**WORK INSTRUCTION**
Write down every entry below once more, exactly.

===== DATA FOR THE TASK =====

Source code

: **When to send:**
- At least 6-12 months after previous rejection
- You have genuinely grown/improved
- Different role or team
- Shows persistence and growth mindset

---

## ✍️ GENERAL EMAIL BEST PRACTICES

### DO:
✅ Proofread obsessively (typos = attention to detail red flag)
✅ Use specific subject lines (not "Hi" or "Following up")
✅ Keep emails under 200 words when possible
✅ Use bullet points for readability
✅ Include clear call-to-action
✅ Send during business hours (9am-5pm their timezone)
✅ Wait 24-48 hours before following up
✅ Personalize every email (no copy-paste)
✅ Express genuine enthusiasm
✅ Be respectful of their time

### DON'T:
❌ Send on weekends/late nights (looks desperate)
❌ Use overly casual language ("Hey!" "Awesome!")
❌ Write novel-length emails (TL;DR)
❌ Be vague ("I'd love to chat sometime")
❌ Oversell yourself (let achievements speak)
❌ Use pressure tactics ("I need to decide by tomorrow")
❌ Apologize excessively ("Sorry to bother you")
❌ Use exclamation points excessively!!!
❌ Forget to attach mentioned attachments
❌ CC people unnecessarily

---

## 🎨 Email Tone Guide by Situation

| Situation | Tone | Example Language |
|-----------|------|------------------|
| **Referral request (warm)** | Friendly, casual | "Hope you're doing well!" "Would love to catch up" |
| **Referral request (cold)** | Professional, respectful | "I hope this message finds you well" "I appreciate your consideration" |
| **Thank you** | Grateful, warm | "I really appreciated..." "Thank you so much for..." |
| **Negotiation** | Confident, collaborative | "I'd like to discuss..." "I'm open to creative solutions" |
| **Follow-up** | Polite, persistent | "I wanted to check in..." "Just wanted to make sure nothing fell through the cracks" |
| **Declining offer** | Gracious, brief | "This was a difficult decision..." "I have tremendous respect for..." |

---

=====

**ANSWER SPACE**
Source code

: **When to send:**
- At least 6-12 months after previous rejection
- You have genuinely grown/improved
- Different role or team
- Shows persistence and growth mindset

---

## ✍️ GENERAL EMAIL BEST PRACTICES

### DO:
✅ Proofread obsessively (typos = attention to detail red flag)
✅ Use specific subject lines (not "Hi" or "Following up")
✅ Keep emails under 200 words when possible
✅ Use bullet points for readability
✅ Include clear call-to-action
✅ Send during business hours (9am-5pm their timezone)
✅ Wait 24-48 hours before following up
✅ Personalize every email (no copy-paste)
✅ Express genuine enthusiasm
✅ Be respectful of their time

### DON'T:
❌ Send on weekends/late nights (looks desperate)
❌ Use overly casual language ("Hey!" "Awesome!")
❌ Write novel-length emails (TL;DR)
❌ Be vague ("I'd love to chat sometime")
❌ Oversell yourself (let achievements speak)
❌ Use pressure tactics ("I need to decide by tomorrow")
❌ Apologize excessively ("Sorry to bother you")
❌ Use exclamation points excessively!!!
❌ Forget to attach mentioned attachments
❌ CC people unnecessarily

---

## 🎨 Email Tone Guide by Situation

| Situation | Tone | Example Language |
|-----------|------|------------------|
| **Referral request (warm)** | Friendly, casual | "Hope you're doing well!" "Would love to catch up" |
| **Referral request (cold)** | Professional, respectful | "I hope this message finds you well" "I appreciate your consideration" |
| **Thank you** | Grateful, warm | "I really appreciated..." "Thank you so much for..." |
| **Negotiation** | Confident, collaborative | "I'd like to discuss..." "I'm open to creative solutions" |
| **Follow-up** | Polite, persistent | "I wanted to check in..." "Just wanted to make sure nothing fell through the cracks" |
| **Declining offer** | Gracious, brief | "This was a difficult decision..." "I have tremendous respect for..." |

---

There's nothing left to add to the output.